--- Selected excerpt ---

It is true that American pharmaceuticals are deeply dependent on China, exposing the vulnerability of the supply chain.
The U.S. Food and Drug Administration had even reported to Congress a shortage of pharmaceuticals caused by the spread of the Wuhan virus.
China produces 40 percent of the world’s active pharmaceutical ingredients, including antibiotics and painkillers, and the United States imports 80 percent of its antibiotics from China.
As its conclusion, the commentary uses a perverse logic: since China gave the world precious time to fight the virus, “the United States needs to apologize to China, and the world needs to thank China.”
To put it in the style of Natsuhiko Yamamoto, far from apologizing, they make it into a favor.
From “loser” to “winner”
Professor Bradley Thayer of the University of Texas says that this kind of deception is being used because, as the current pandemic crisis has discredited China’s totalitarian model and threatens to derail the “Chinese Dream” of becoming number one in the world, a new story has become necessary.
The first page of that story begins on March 10, with President Xi’s inspection visit to Wuhan.
As the inspection visit approached, the announced number of infected people began to decrease.

---

**Activities**:
1) In the excerpt about China and the pandemic, what reason does Professor Bradley Thayer give for this kind of deception being used? Answer in one to three sentences.
2) Set down the part of the excerpt about China and the pandemic starting with "It is true that" and going on through "the Wuhan virus.", word for word.
3) Resume the excerpt about China and the pandemic, beginning after its last sentence.
The data items that come after this point are not needed.

--- Data records ---

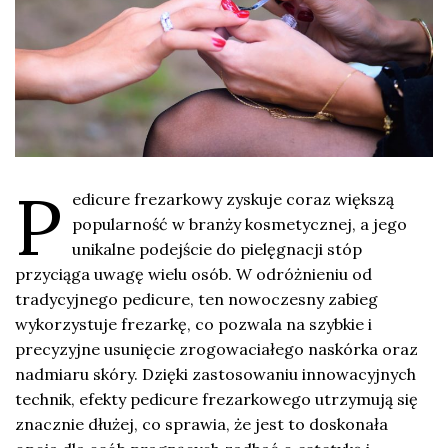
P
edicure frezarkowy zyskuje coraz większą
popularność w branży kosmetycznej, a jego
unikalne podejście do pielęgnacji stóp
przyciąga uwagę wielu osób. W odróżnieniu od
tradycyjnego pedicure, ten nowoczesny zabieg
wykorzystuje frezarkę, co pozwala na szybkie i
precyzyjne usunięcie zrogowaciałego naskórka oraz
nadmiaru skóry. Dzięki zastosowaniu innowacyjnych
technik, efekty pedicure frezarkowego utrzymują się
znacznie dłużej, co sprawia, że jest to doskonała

---
--- Data records ---

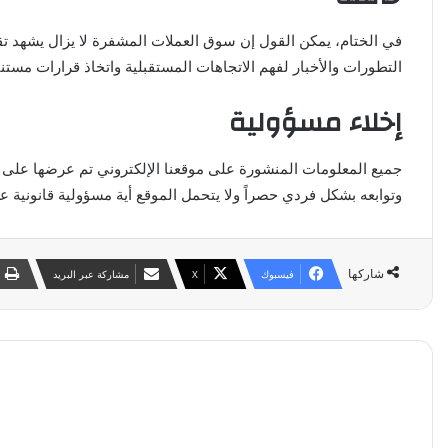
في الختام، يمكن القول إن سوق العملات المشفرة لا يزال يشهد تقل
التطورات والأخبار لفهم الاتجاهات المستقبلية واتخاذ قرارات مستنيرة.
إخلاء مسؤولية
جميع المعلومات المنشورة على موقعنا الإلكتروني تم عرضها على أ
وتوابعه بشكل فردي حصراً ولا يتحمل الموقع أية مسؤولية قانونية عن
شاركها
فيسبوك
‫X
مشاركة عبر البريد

---
--- Data records ---

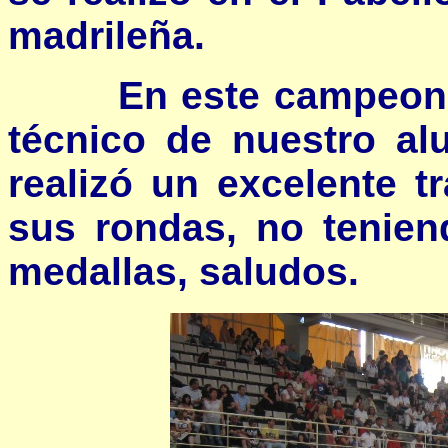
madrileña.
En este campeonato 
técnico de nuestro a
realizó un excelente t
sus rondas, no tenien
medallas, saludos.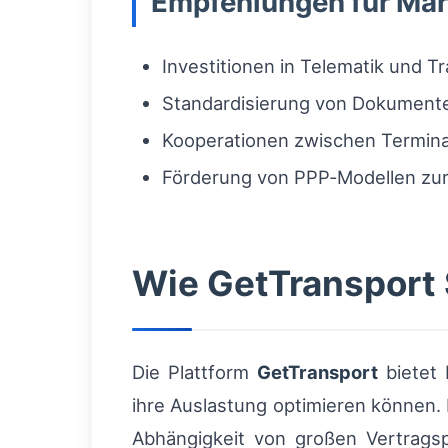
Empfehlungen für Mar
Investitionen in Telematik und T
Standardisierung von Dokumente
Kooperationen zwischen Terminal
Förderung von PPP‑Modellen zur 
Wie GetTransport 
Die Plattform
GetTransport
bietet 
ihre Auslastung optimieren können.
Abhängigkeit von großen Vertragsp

---

**Outputs in order**:
1) Professor Bradley Thayer says this deception is being used because the pandemic crisis has discredited China's totalitarian model and threatens to derail the "Chinese Dream" of becoming number one in the world. That made a new story necessary.

2)
It is true that American pharmaceuticals are deeply dependent on China, exposing the vulnerability of the supply chain.
The U.S. Food and Drug Administration had even reported to Congress a shortage of pharmaceuticals caused by the spread of the Wuhan virus.

3)
However, since a doctor at an isolation facility had told foreign media that “the improvement is a deception,” Xi’s inspection visit was probably a skillfully staged performance of success in controlling the virus.
In other words, it was an operation to shift from the first stage, the “loser of concealment” of the virus, to the second stage, the “winner of containment.”
In fact, before this, it would later become clear that President Xi, who had been facing domestic criticism over his handling of the virus, had instructed officials to attack those who were “slandering” China.
Naturally, the United States was included among them.
When U.S. President Trump said “Chinese virus” and Secretary of State Pompeo called it “Wuhan virus,” Yang Jiechi, a member of the Communist Party Politburo, became angry, saying they were “trying to stigmatize China,” and Foreign Ministry spokesman Geng Shuang repeatedly expressed “strong anger.”
Foreign Ministry spokesman Zhao Lijian’s blowing of the baseless conspiracy theory that the virus had leaked from the U.S. military also falls within this flow.
As a result, a structure was created in which domestic critics of Xi could be dismissed as “traitors helping China’s enemies.”
Even if totalitarianism is poor at the liberal act of making policy failures transparent, it is very good at creating new stories to disguise initial failures.
Turning crisis into opportunity
As the third stage, the Chinese Communist Party seeks to impress upon the world the image of “China strong in crisis,” claiming that it has already brought the virus under control.
In order to prevent capital from flowing out of the country and foreign companies from withdrawing, it is indispensable for China to appeal that it is a safe “factory of the world.”
With the United States surpassing China in the number of infections, China has sent out the huge quantities of pharmaceuticals and masks it holds, one after another, to Asia and Europe.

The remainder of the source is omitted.